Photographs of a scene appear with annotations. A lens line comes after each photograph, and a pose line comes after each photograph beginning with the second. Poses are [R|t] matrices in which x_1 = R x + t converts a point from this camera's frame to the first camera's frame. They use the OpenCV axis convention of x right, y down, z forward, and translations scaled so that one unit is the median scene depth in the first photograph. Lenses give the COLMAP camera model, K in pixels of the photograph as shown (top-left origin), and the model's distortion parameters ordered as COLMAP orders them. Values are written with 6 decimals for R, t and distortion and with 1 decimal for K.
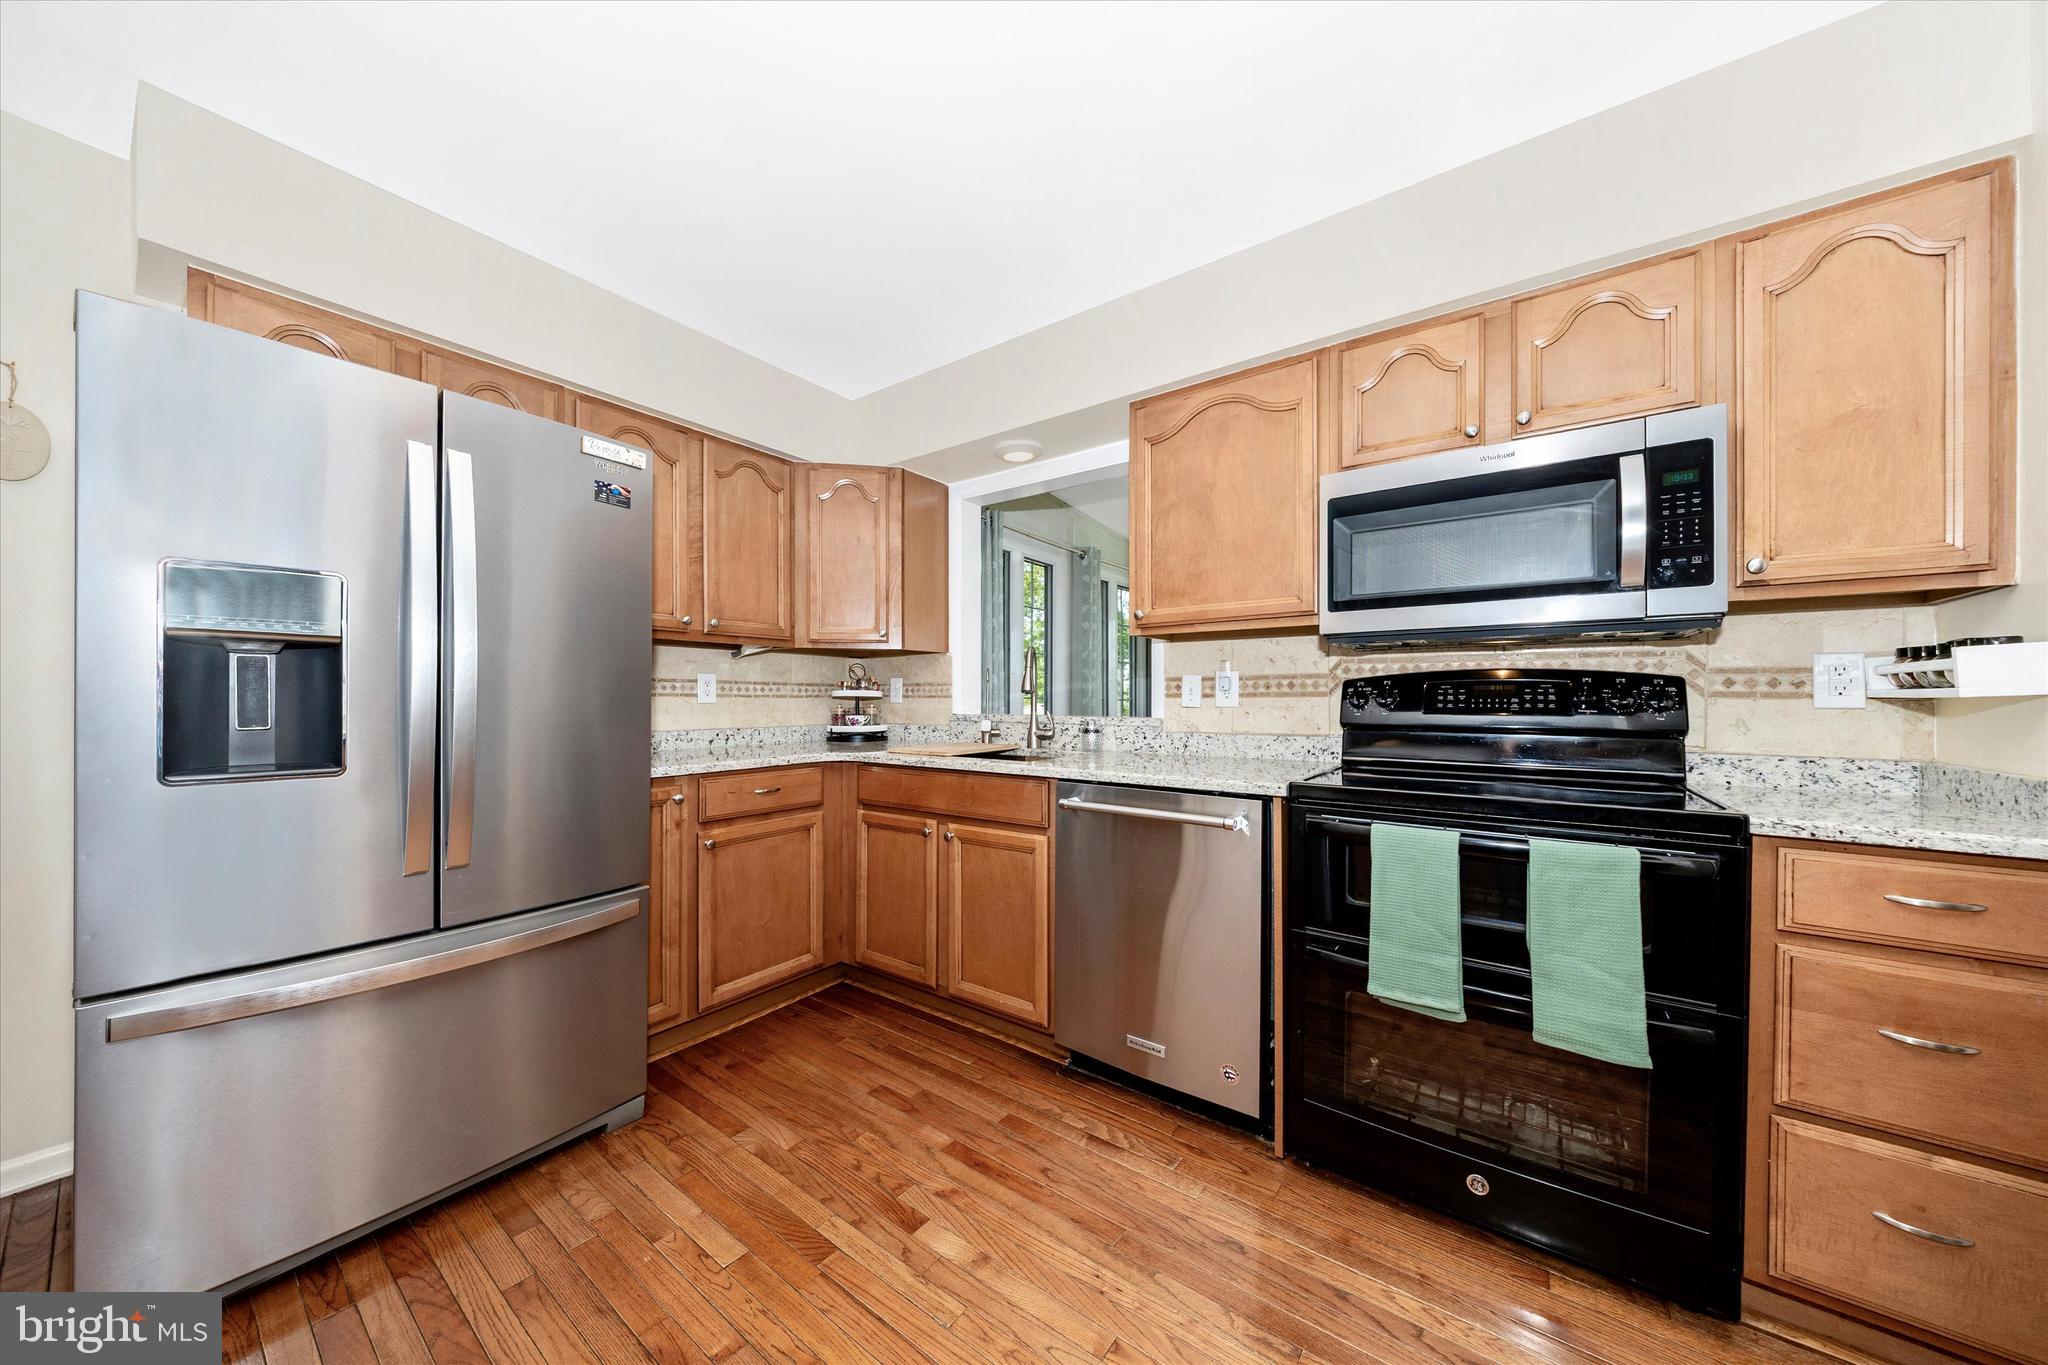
lens RADIAL K [[686.0, 0, 1015.7], [0, 686.0, 695.5], [0, 0, 1]] dist [-0.000858, -0.000277]
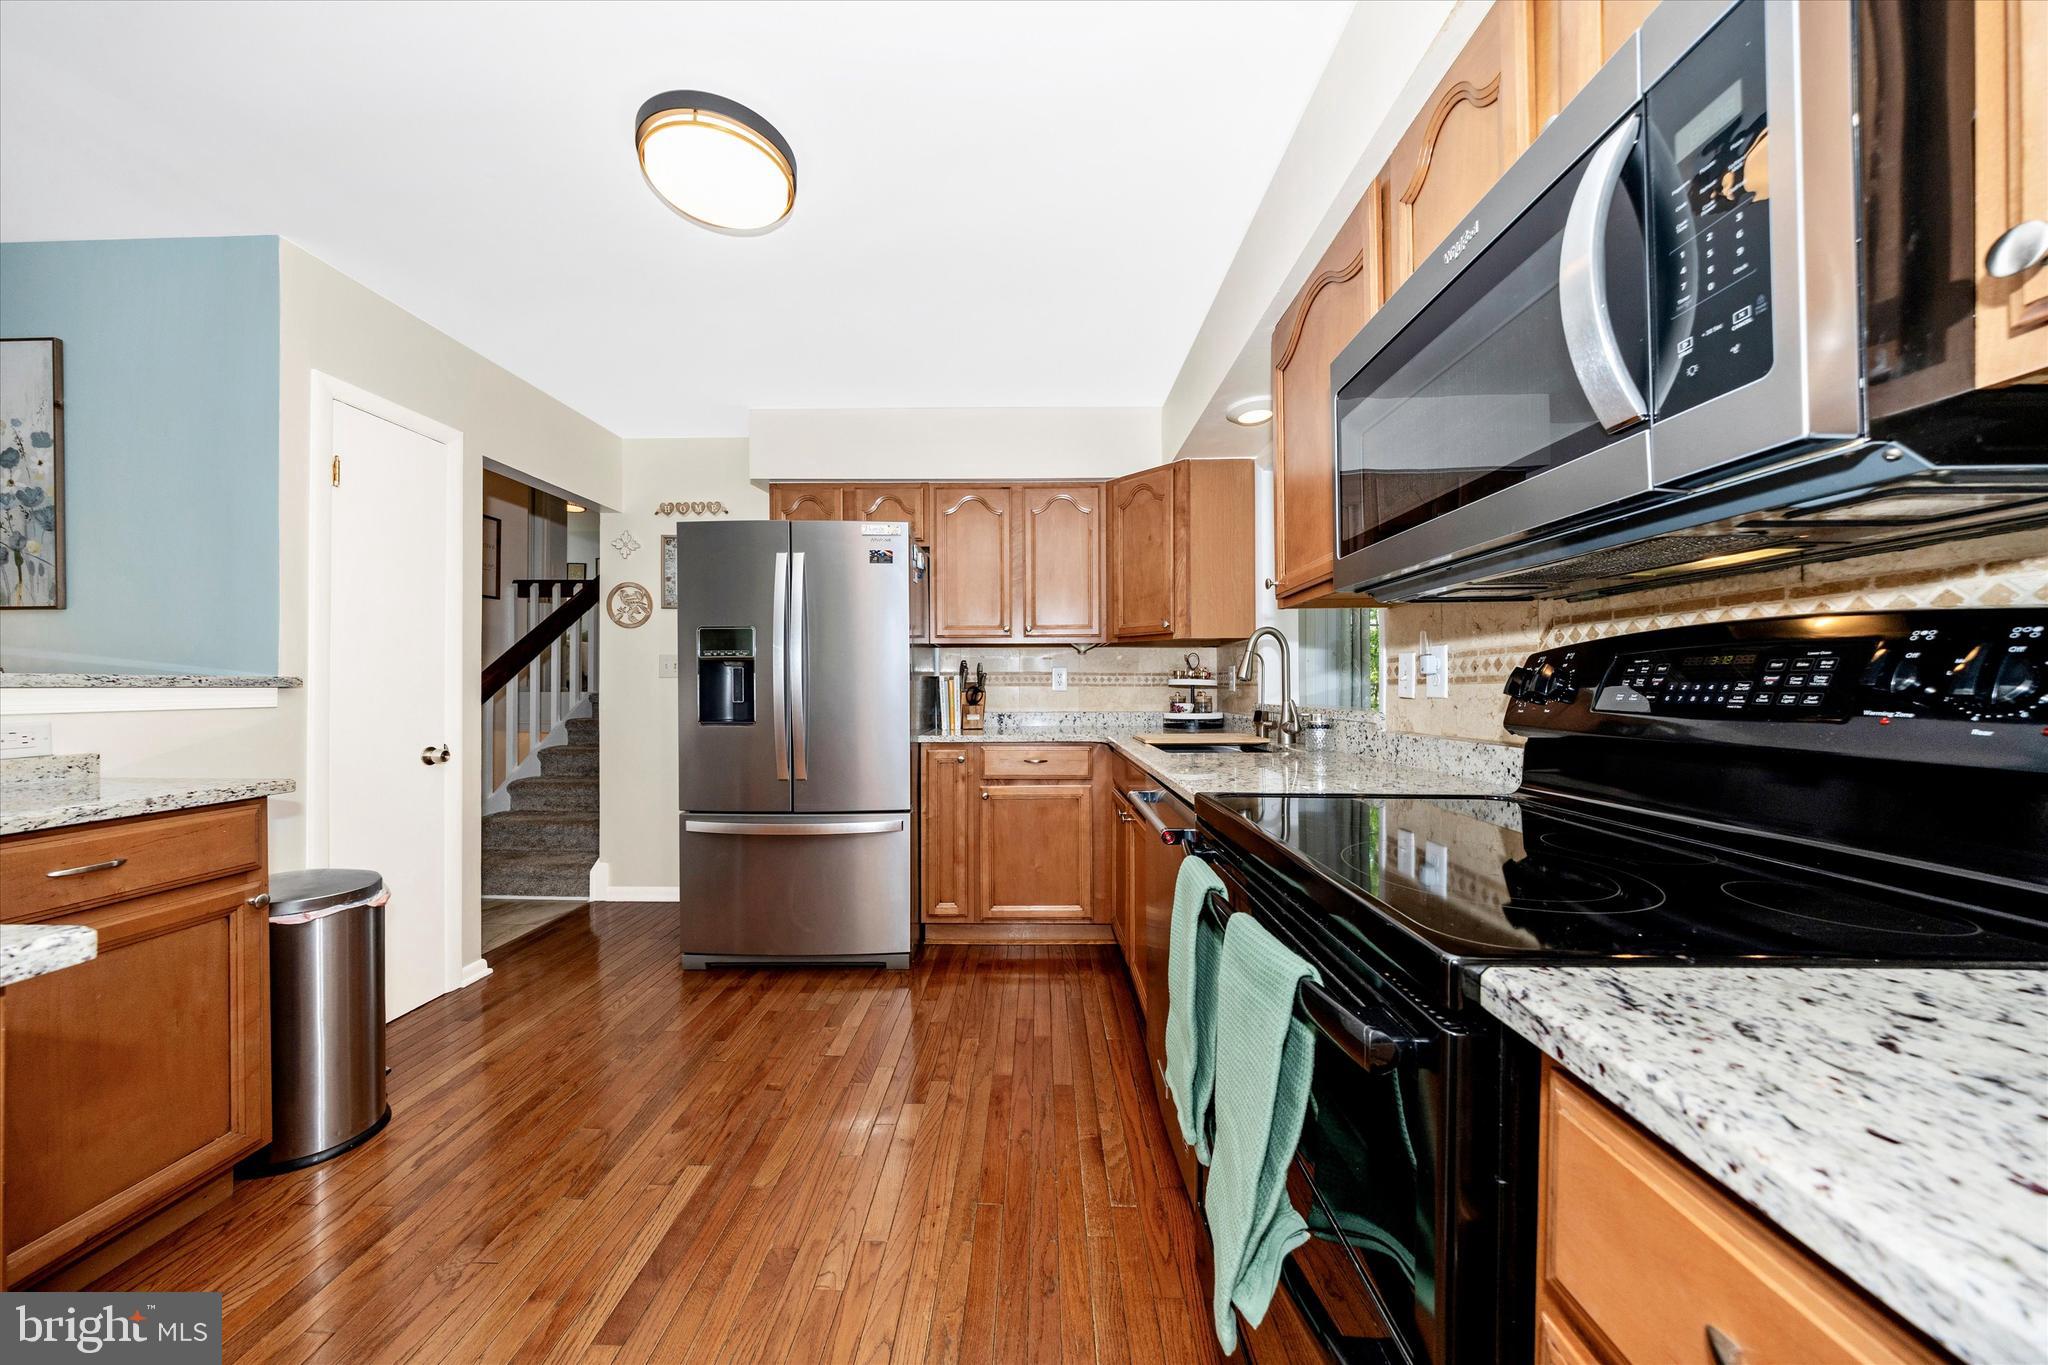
lens RADIAL K [[674.6, 0, 1015.1], [0, 674.6, 680.0], [0, 0, 1]] dist [0.000679, -0.000080]
pose [[0.580904, -0.010975, -0.813898, 0.656403], [0.005660, 0.999939, -0.009444, 0.002818], [0.813952, 0.000880, 0.580931, 0.280089]]
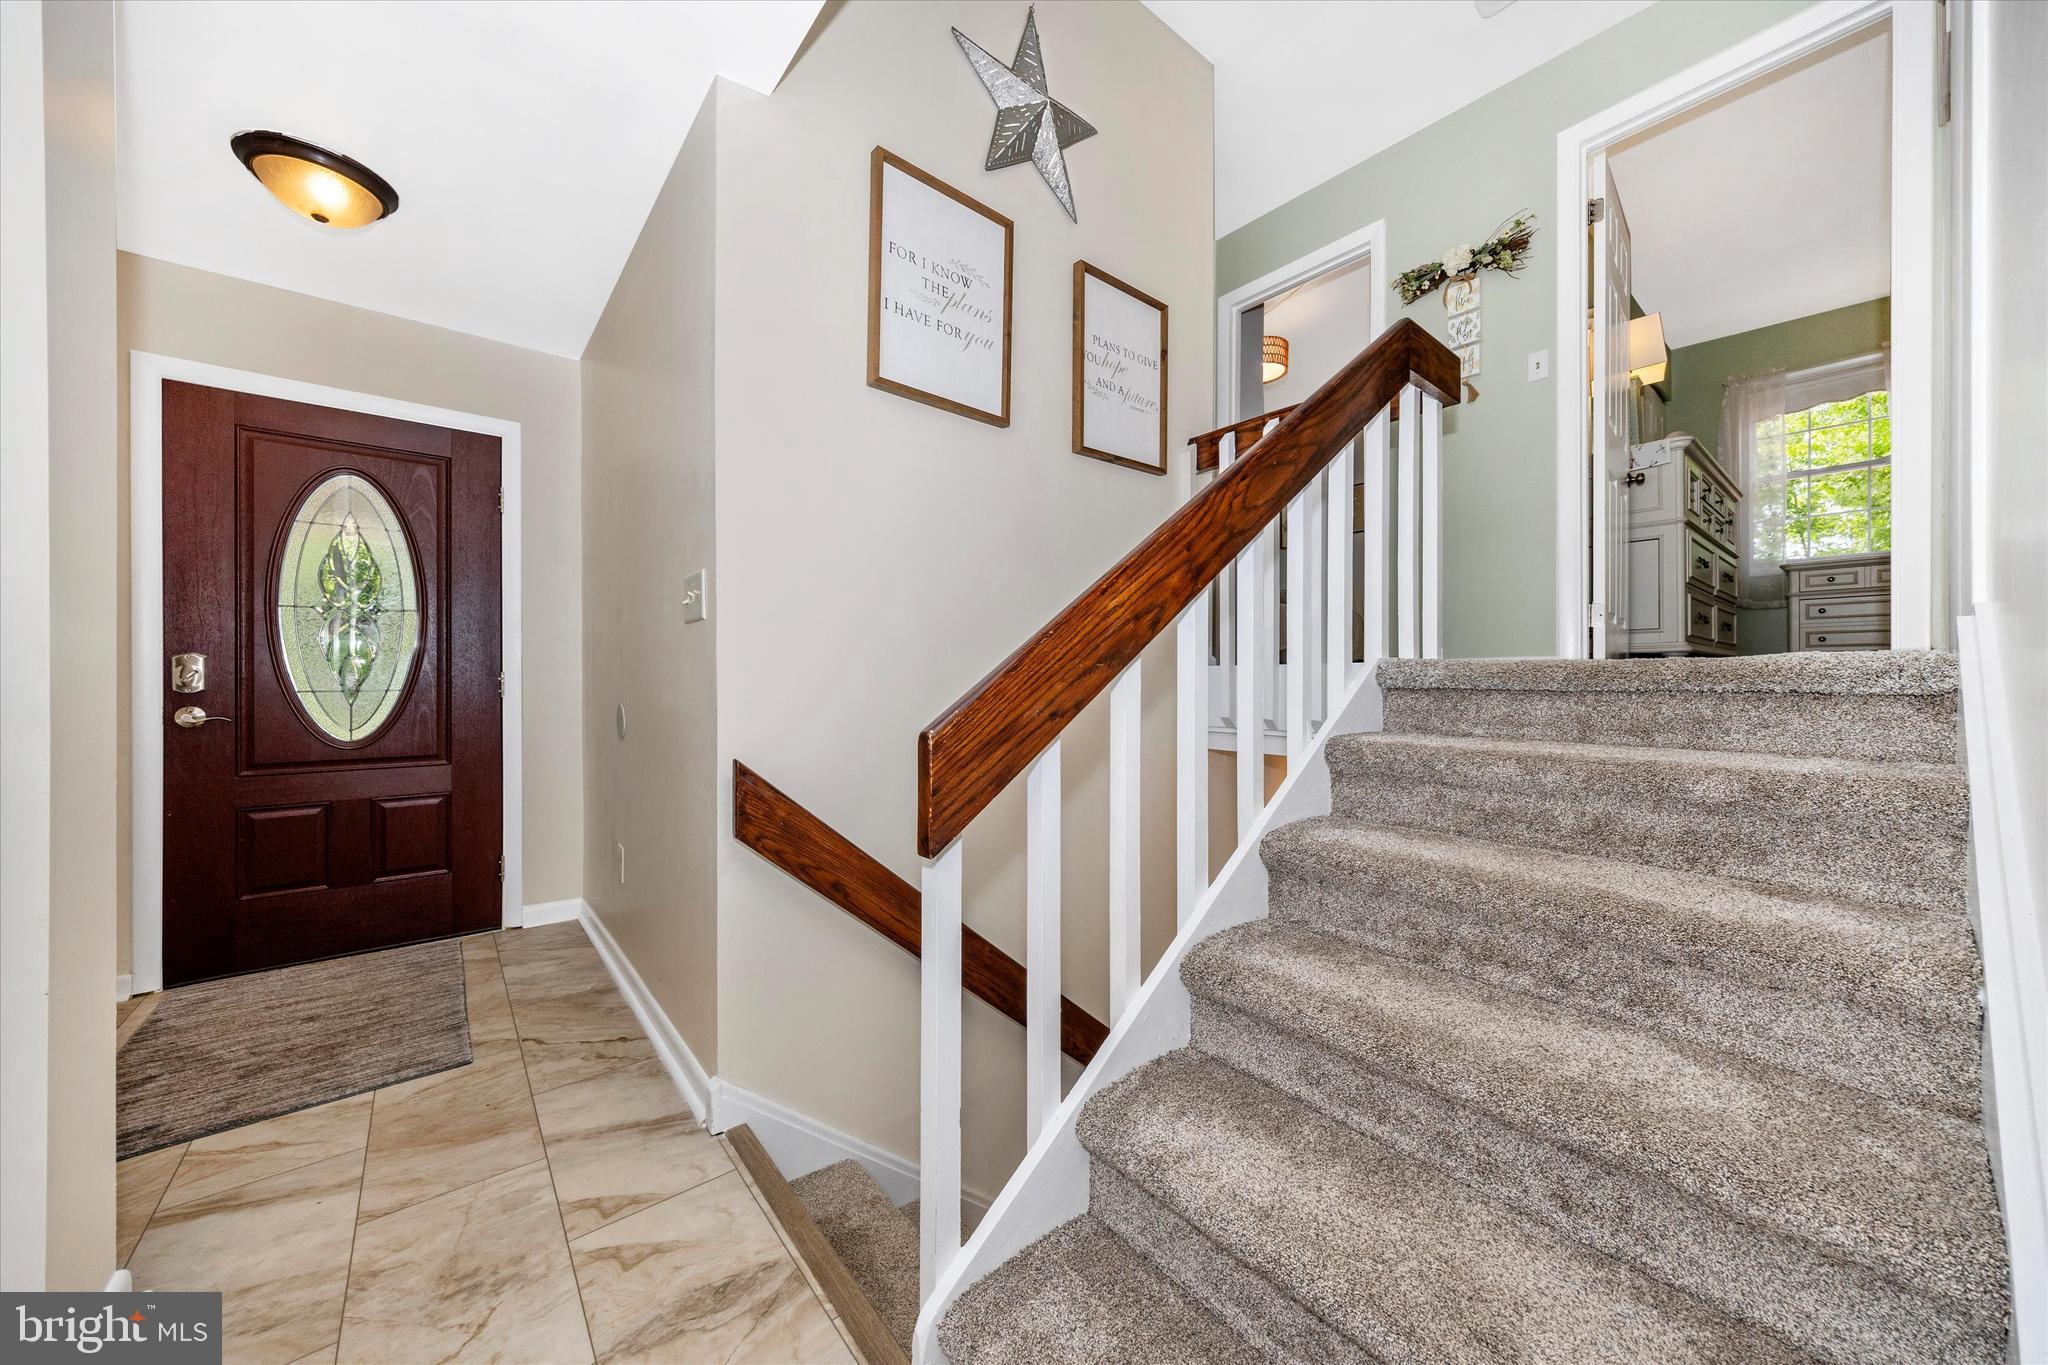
lens RADIAL K [[713.4, 0, 1020.7], [0, 713.4, 679.1], [0, 0, 1]] dist [-0.000948, -0.000257]
pose [[-0.238895, -0.001097, -0.971045, -1.352602], [0.001086, 0.999998, -0.001397, 0.042881], [0.971045, -0.001389, -0.238893, 0.226304]]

● ● ● ●

## [Work order]
List every line of the records above that contains the string "pose", reproducing each line in full. Matching is case-sensitive.

## [Answer below]
Photographs of a scene appear with annotations. A lens line comes after each photograph, and a pose line comes after each photograph beginning with the second. Poses are [R|t] matrices in which x_1 = R x + t converts a point from this camera's frame to the first camera's frame. They use the OpenCV axis convention of x right, y down, z forward, and translations scaled so that one unit is the median scene depth in the first photograph. Lenses give the COLMAP camera model, K in pixels of the photograph as shown (top-left origin), and the model's distortion parameters ordered as COLMAP orders them. Values are written with 6 decimals for R, t and distortion and with 1 decimal for K.
pose [[0.580904, -0.010975, -0.813898, 0.656403], [0.005660, 0.999939, -0.009444, 0.002818], [0.813952, 0.000880, 0.580931, 0.280089]]
pose [[-0.238895, -0.001097, -0.971045, -1.352602], [0.001086, 0.999998, -0.001397, 0.042881], [0.971045, -0.001389, -0.238893, 0.226304]]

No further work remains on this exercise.